29ème Dimanche du TO - B
Père Michel Mounier (Diocèse St Etienne)
18 octobre 2015
Marc 10.35-45
Broyé par la souffrance, le Serviteur a plu au Seigneur nous a dit Esaïe. On pourrait croire que Dieu veut la souffrance, qui serait rédemptrice. Pour bien lire un texte biblique il faut le lire avec toute l’Écriture. Et l’Évangile nous montre Jésus guérissant, expulsant le mal, pleurant avec Marthe et Marie, ressuscitant Lazare. Il se fait ennemi de la souffrance de l’homme. Dans l’ancien testament, le livre de la Sagesse nous dit : « Dieu n’a pas fait la mort et n’éprouve pas de joie quand périssent les vivants ». Ce n’est pas la souffrance qui sauve mais l’acte d’amour par lequel le Juste se fait solidaire de ceux qui souffrent, prend sur lui leur souffrance et leur mort pour, avec eux, « passer à travers », sens du mot Pâques.

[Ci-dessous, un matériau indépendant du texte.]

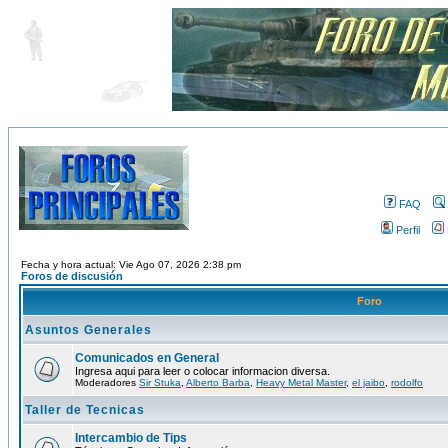
FAQ
Perfil
Fecha y hora actual: Vie Ago 07, 2026 2:38 pm
Foros de discusión
Foro
Asuntos Generales
Comunicados en General
Ingresa aqui para leer o colocar informacion diversa.
Moderadores
Sir Stuka
,
Alberto Barba
,
Heavy Metal Master
,
el jaibo
,
rodolfo
Taller de Tecnicas
Intercambio de Tips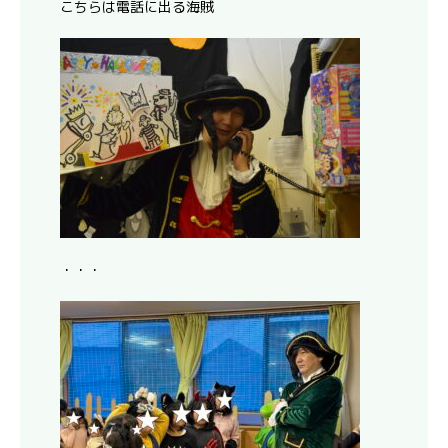
こちらは電話に出る海賊
・・・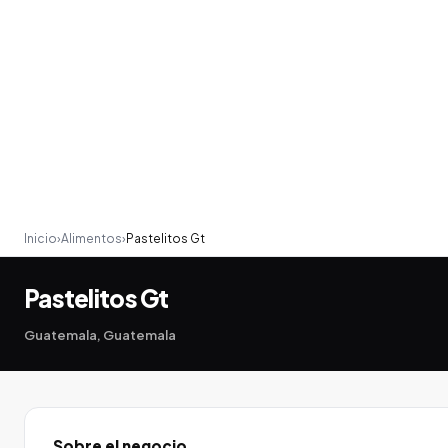
Inicio
›
Alimentos
›
Pastelitos Gt
Pastelitos Gt
Guatemala, Guatemala
Sobre el negocio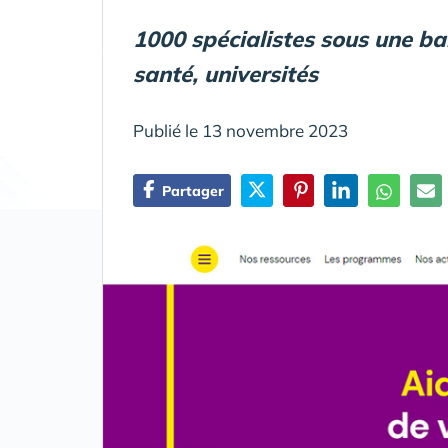
1000 spécialistes sous une b
santé, universités
Publié le 13 novembre 2023
Partager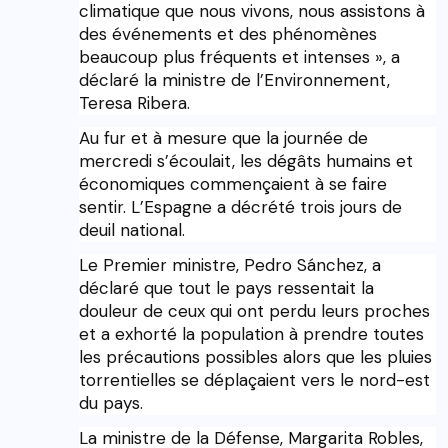
climatique que nous vivons, nous assistons à
des événements et des phénomènes
beaucoup plus fréquents et intenses », a
déclaré la ministre de l’Environnement,
Teresa Ribera.
Au fur et à mesure que la journée de
mercredi s’écoulait, les dégâts humains et
économiques commençaient à se faire
sentir. L’Espagne a décrété trois jours de
deuil national.
Le Premier ministre, Pedro Sánchez, a
déclaré que tout le pays ressentait la
douleur de ceux qui ont perdu leurs proches
et a exhorté la population à prendre toutes
les précautions possibles alors que les pluies
torrentielles se déplaçaient vers le nord-est
du pays.
La ministre de la Défense, Margarita Robles,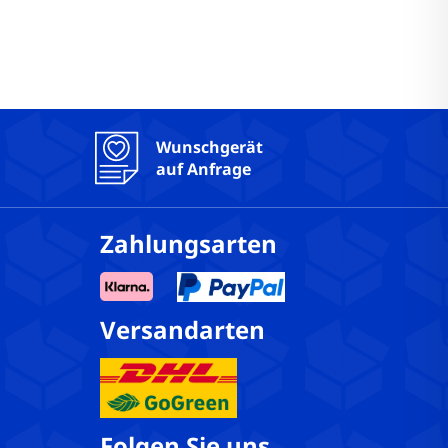
Wunschgerät
auf Anfrage
Zahlungsarten
Versandarten
Folgen Sie uns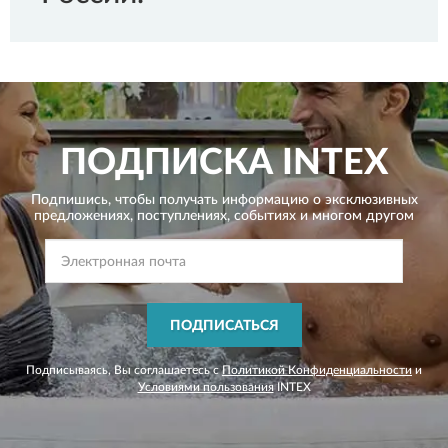
ПОДПИСКА
INTEX
Подпишись, чтобы получать информацию о эксклюзивных
предложениях,
поступлениях, событиях и многом другом
ПОДПИСАТЬСЯ
Подписываясь, Вы соглашаетесь с
Политикой Конфиденциальности
и
Условиями пользования
INTEX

Et voici que Jacques et Jean revendiquent les sièges à la droite et à la gauche du Christ venant dans sa gloire. Ce sont les places d’honneur réservées aux assistants du juge lors du jugement du monde. Significativement, nous ne retrouverons l’expression « à droite et à gauche » que dans les récits de la passion : deux brigands, l’un à sa droite, l’autre à sa gauche, voici ceux pour qui ces places sont réservées. La croix est en effet le jugement du monde car c’est là que sont dévoilés à l fois la perversité de l’homme et surtout l’amour de Dieu. Mis au rang des malfaiteurs, témoins du péché des hommes, eux aussi insulteurs du Christ, oui pécheurs jusqu’au bout et pourtant réhabilités parce qu’ils partagent le sort de Celui qui est venu partager le leur. Le Juste par excellence et l’injuste, confondus dans la mort, fruit du péché, sont finalement confondus dans la même gloire.
Jacques et Jean donc. Reconnaissons-le, nous nous retrouvons en eux : ils sont tellement humains. Jésus d’ailleurs ne leur en veut même pas, c’est tellement banal, tellement normal. Les hommes étaient ainsi alors et cela n’a pas changé. Il suffit de penser avec le sourire aux vœux du pape François à la curie l’an passé… Et tout nous pousse à cela tant la vie sociale et économique est devenue une vaste compétition dans laquelle, nous dit François, les pauvres sont de simples victimes collatérales. Le principe de l’économie libérale qui a sorti tant d’hommes de la pauvreté, entraîne chacun à vouloir être le plus fort, le plus compétent, le plus rentable, le plus beau aussi. Lorsque je vois des personnes qui résistent à cela, je suis dans l’admiration tant cela demande de force intérieure. C’est cette machinerie infernale, au sens propre du mot, que viennent contester la vie de Jésus, les Béatitudes et surtout la Croix. « Il n’a rien retenu qui l’égalait à Dieu mais a ouvert les mains. Il a tout partagé, son pain, sa joie, sa vie pauvre parmi les pauvres. »
Tout à l’heure je dirai au nom du Christ « faites cela en mémoire de moi. » Cela c’est à dire buvez à cette coupe, devenez serviteurs.
Celui qui veut devenir grand sera votre serviteur nous a dit l’Évangile. Jacques et Jean ne peuvent encore être à la droite et à la gauche du Christ sur le trône de gloire. C’est impossible car ils veulent être mis à la place des plus grands. Or ces places sont réservées à ceux qui se feront serviteurs, qui accepteront de passer par l’humiliation et la mort que l’Évangile vient d’annoncer pour la troisième fois. Mais rien n’est perdu pour eux.
Car le Christ va les amener à accepter de le suivre jusque-là : « la coupe que je vais boire, vous la boirez « Le Christ n’est pas venu pour juger les hommes aujourd’hui, c’est lui qui a été jugé. Les hommes se sont jugés eux-mêmes par la croix qu’ils ont dressée. Le jugement de la fin des temps, la venue dans la gloire, quand le Christ remettra tout la création entre les mains du père, c’est là que sera révélée la vérité de nos vies. Mais ce jugement-là, nous ne l’attendons pas dans la peur, dans la crainte qui paralyse, mais dans la confiance et l’abandon, car nous savons que notre juge sera surtout notre défenseur. Déjà il a donné sa vie pour nous. Et il nous fait tellement confiance qu’il nous dit : la coupe que je boirai, vous la boirez…faites cela en mémoire de moi.